The hard thing about being 62 and having a mother die of natural causes at age 95, is that the world does not collapse around you. As a mater of fact, there isn’t even a semi-transparent shock wave that penetrates the very proximal world. That is the essence of my feelings at this time and in this situation. No one knows how wonder she was. No one knows her story. No one here feels the loss.
My mother died 3,000 miles away. I wasn’t there. No one here in my town knew her. Her grand kids, my kids, barely knew her. This loss, while it is overwhelming for me, doesn’t seem to show up on their radar. It is an enigma. Someone who I love and knew deeply, is lost and others, in my present world, whom I love and know deeply, don’t notice. I feel that I’m in a diving bell at the bottom of the sea where carbon monoxide is being accidentally pumped from the surface into my bell and I am suffocating, yet the fish around me, don’t know the first thing about air or gases, either good or bad. They swim by not knowing or understanding.

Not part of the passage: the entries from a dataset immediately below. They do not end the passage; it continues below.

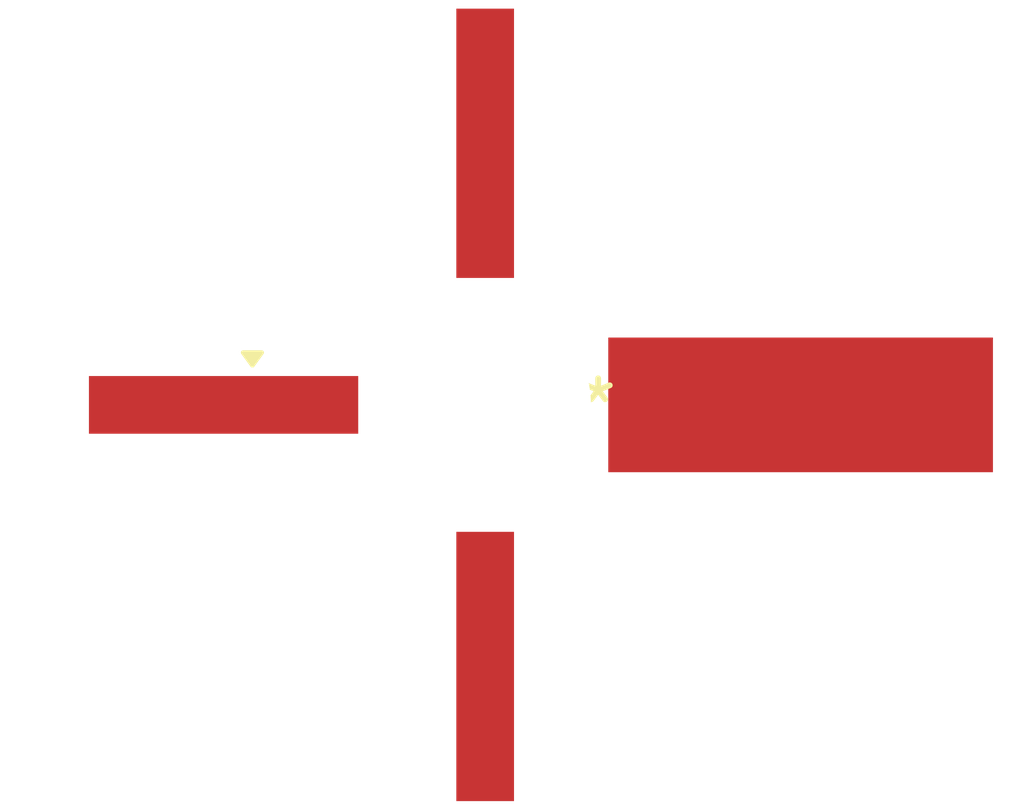
<source format=kicad_pcb>
(kicad_pcb (version 20240108) (generator pcbnew)

  (general
    (thickness 1.6)
  )

  (paper "A4")
  (layers
    (0 "F.Cu" signal)
    (31 "B.Cu" signal)
    (32 "B.Adhes" user "B.Adhesive")
    (33 "F.Adhes" user "F.Adhesive")
    (34 "B.Paste" user)
    (35 "F.Paste" user)
    (36 "B.SilkS" user "B.Silkscreen")
    (37 "F.SilkS" user "F.Silkscreen")
    (38 "B.Mask" user)
    (39 "F.Mask" user)
    (40 "Dwgs.User" user "User.Drawings")
    (41 "Cmts.User" user "User.Comments")
    (42 "Eco1.User" user "User.Eco1")
    (43 "Eco2.User" user "User.Eco2")
    (44 "Edge.Cuts" user)
    (45 "Margin" user)
    (46 "B.CrtYd" user "B.Courtyard")
    (47 "F.CrtYd" user "F.Courtyard")
    (48 "B.Fab" user)
    (49 "F.Fab" user)
    (50 "User.1" user)
    (51 "User.2" user)
    (52 "User.3" user)
    (53 "User.4" user)
    (54 "User.5" user)
    (55 "User.6" user)
    (56 "User.7" user)
    (57 "User.8" user)
    (58 "User.9" user)
  )

  (setup
    (pad_to_mask_clearance 0)
    (pcbplotparams
      (layerselection 0x00010fc_ffffffff)
      (plot_on_all_layers_selection 0x0000000_00000000)
      (disableapertmacros false)
      (usegerberextensions false)
      (usegerberattributes false)
      (usegerberadvancedattributes false)
      (creategerberjobfile false)
      (dashed_line_dash_ratio 12.000000)
      (dashed_line_gap_ratio 3.000000)
      (svgprecision 4)
      (plotframeref false)
      (viasonmask false)
      (mode 1)
      (useauxorigin false)
      (hpglpennumber 1)
      (hpglpenspeed 20)
      (hpglpendiameter 15.000000)
      (dxfpolygonmode false)
      (dxfimperialunits false)
      (dxfusepcbnewfont false)
      (psnegative false)
      (psa4output false)
      (plotreference false)
      (plotvalue false)
      (plotinvisibletext false)
      (sketchpadsonfab false)
      (subtractmaskfromsilk false)
      (outputformat 1)
      (mirror false)
      (drillshape 1)
      (scaleselection 1)
      (outputdirectory "")
    )
  )

  (net 0 "")

  (footprint "PowerMacro_M234_WithHole" (layer "F.Cu") (at 0 0))

)

</source>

I had a similar experience twenty-five years ago when my father died. In that case, I did attend the funeral. However, my family, wife and kids, chose not to accompany me on the 1500-mile trek due to cost. At least in that setting, I flew into a world of salty rain, where the drops were tears. We, my birth family, were all bathed in them. Then after a week of co-dependent bereavement, I boarded a silver plane due north and landed, once again, in an intimate world where the sun was shining without blemish, and the grief was unnoticed. Four hours earlier I was in a place of hugs and tears and arrived in a place where the most applicable topic was lawn mowing and which kid hit the other first.
This time, for the sake of my daughter’s wedding and the joy of that aura, I must find a way to grieve alone, which feels like trying to contain the force of a nuclear explosion within a suitcase. It is hard to zip up and to close. I want to hike up into the mountains, to an unnamed valley, one devoid of paths, to scream and sob without restraint. But I cannot. Life does not bid me the time.
In some ways, but not many, this expected loss may be harder than the unexpected. There is something even darker about a nominal death. When I hear someone say that someone died, the most common question is, “How old were they?” I do the same. But it is like the nominal dying has no penalty and carries no expected remorse. Wasn’t my mother’s quality of life much worse over the past few years? Absolutely. But does that validate death? It is that expectation, which makes it darker. It is the loss of a world that cares about the loss that makes it darker. Please stop telling me it isn’t so bad! It is, damit! It is!
Is it worse to lose someone you have only known and loved for 15 years verses someone who have known and loved for 62? Is it worse to lose someone from an unexpected, violent death than losing someone whose life has been slowly tortured away over years until the worst is then expected? The only assumption I can make is that all death is darker and darker still. It is the tragic places that makes me feel stronger in God being there. Not that I can feel him more in grief. I can’t and I don’t pretend to. Not that I seek him out more, I’m not. But the darkness is so dark, and getting darker still, that the nihilism of atheism becomes more senseless, still.